▸ **Quoted passage**
- - - -
To talk about Friday night’s very engaging episode of The Blacklist, it’s important that we establish one thing first: it is increeeedibly unlikely that Raymond Reddington is going to die by lethal injection. That would be like killing Jimmy Kimmel off of Jimmy Kimmel Live. Raymond Reddington is…kind of why we’re all here.
Well, we’re here for him, and just as importantly, his relationship to Elizabeth Keen. But you can’t have one without the other. For that reason, it’s been difficult to become too invested in the stakes of Raymond Reddington’s pending execution — not to mention, death has a way of not entirely sticking on this series. So, tonight’s episode made the very smart decision not to ramp up the tension on the literal stakes of Red dying, but instead, to focus on what Red’s impending death would mean emotionally for the rest of the ensemble. We know this likely isn’t goodbye for Reddington, but seeing as he’s strapped down to a chair, swabbed in the very last moments of this episode, everyone inside the show could — and should — think this is the end.
And the end is a good time to give it everything you’ve got; to leave no stone unturned; to orchestrate an Ocean’s 11-style pickpocket scheme; to force yourself into two meetings with the President of the United States. It’s also a good time to say “I love you.”
This lens of culmination makes for one of the more emotional episodes of The Blacklist in recent memory. And it feels good to have experienced that emotional catharsis through these characters, all the while knowing: it’s very likely that in the 10 minutes immediately following the blackout that ends this episode, someone is going to figure out a way to save Raymond Reddington from a federally-mandated lethal injection.
I have no idea how they’ll do it, but I can’t wait to find out — and that’s a successful result of this execution story line in and of itself.
BASTIEN MOREAU, NO. 20
When I say I have no idea how Reddington’s life will be spared, I mean I really have no idea. My most commonly used note while watching this hour was, “hmmmmm.” Since the very beginning of this season, Red has been cobbling together Blacklisters and siccing the FBI after them as some sort of attempt at salvation. But those attempts have been a little all over the map: sometimes it’s evidence for his legal defense, sometimes it’s an escape plan, and more recently there’s been talk of a “conspiracy” that Red apparently uncovered somewhere within tracking the last 10 or so Blacklisters. Of course, we don’t know what this conspiracy is, when exactly he uncovered it, who it involves, or how it will save him.
But this episode makes one thing clear: everything — and I mean, everything — started with Bastien Moreau.
He was the last patient to have his appearance surgically altered by Hans Koehler (y’know, because he murdered him afterward) in the premiere of season 6, which led Liz to discover that Fraymond Freddington was also a former patient of Koehler. Bastien’s plot to bomb the United Nations in episode 2 of season 6 is what eventually led Red to uncover a conspiracy that involves the very highest echelons of American government, the uncovering of which he considers his only chance at escaping lethal injection. And you have to admit, “I’m going to blackmail the President of the United States” is riiiight up there with “I’m going to steal the Declaration of Independence” in terms of plans so zany they just might work.
- - - -
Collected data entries
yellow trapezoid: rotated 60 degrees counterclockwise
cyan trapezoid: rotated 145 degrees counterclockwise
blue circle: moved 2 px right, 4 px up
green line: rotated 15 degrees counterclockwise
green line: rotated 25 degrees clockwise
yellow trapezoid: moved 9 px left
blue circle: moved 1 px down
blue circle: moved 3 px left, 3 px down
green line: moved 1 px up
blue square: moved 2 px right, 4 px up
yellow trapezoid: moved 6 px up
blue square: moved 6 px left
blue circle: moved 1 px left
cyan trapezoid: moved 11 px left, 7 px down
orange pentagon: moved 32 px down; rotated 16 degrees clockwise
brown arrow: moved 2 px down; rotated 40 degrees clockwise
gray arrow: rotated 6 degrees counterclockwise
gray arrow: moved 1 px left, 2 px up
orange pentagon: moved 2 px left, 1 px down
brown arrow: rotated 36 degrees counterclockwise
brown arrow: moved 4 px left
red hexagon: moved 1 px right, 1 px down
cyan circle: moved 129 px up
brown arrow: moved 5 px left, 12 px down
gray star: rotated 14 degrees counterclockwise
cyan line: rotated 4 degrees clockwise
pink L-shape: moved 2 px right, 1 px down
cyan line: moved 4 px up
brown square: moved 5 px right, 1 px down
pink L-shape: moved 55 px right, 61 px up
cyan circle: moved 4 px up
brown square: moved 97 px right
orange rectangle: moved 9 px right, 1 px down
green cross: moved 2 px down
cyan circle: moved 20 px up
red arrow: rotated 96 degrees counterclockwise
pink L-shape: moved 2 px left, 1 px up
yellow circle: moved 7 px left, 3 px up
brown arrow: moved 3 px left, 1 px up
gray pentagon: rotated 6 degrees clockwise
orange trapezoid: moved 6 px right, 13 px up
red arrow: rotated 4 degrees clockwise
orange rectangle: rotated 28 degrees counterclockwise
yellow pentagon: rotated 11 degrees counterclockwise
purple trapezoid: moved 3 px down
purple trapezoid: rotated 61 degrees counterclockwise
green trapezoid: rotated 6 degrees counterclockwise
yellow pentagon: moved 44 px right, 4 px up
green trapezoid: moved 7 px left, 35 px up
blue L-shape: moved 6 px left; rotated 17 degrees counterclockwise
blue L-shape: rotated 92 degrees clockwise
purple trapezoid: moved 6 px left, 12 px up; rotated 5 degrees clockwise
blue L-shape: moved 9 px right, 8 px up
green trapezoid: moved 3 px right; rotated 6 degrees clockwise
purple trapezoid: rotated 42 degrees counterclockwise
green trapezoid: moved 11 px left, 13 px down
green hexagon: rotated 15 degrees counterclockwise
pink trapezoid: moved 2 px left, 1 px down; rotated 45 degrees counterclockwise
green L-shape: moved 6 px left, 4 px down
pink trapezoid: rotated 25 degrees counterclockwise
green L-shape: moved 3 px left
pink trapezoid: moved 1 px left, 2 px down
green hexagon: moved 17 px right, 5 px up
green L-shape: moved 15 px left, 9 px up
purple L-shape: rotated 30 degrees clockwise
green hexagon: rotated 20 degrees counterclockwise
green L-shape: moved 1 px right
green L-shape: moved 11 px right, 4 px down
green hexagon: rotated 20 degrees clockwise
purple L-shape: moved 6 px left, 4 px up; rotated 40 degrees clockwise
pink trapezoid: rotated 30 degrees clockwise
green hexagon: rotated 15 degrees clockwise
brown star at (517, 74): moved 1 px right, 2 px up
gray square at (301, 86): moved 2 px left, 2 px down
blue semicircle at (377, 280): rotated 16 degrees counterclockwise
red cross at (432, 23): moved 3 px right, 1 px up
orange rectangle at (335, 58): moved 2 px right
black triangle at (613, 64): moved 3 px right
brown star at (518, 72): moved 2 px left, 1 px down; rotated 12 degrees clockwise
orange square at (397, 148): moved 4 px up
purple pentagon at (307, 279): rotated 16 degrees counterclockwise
- - - -
▸ **Required action**
Reproduce everything in the Blacklist review from "This lens of" down to "federally-mandated lethal injection.".

▸ **Answer for the task**
This lens of culmination makes for one of the more emotional episodes of The Blacklist in recent memory. And it feels good to have experienced that emotional catharsis through these characters, all the while knowing: it’s very likely that in the 10 minutes immediately following the blackout that ends this episode, someone is going to figure out a way to save Raymond Reddington from a federally-mandated lethal injection.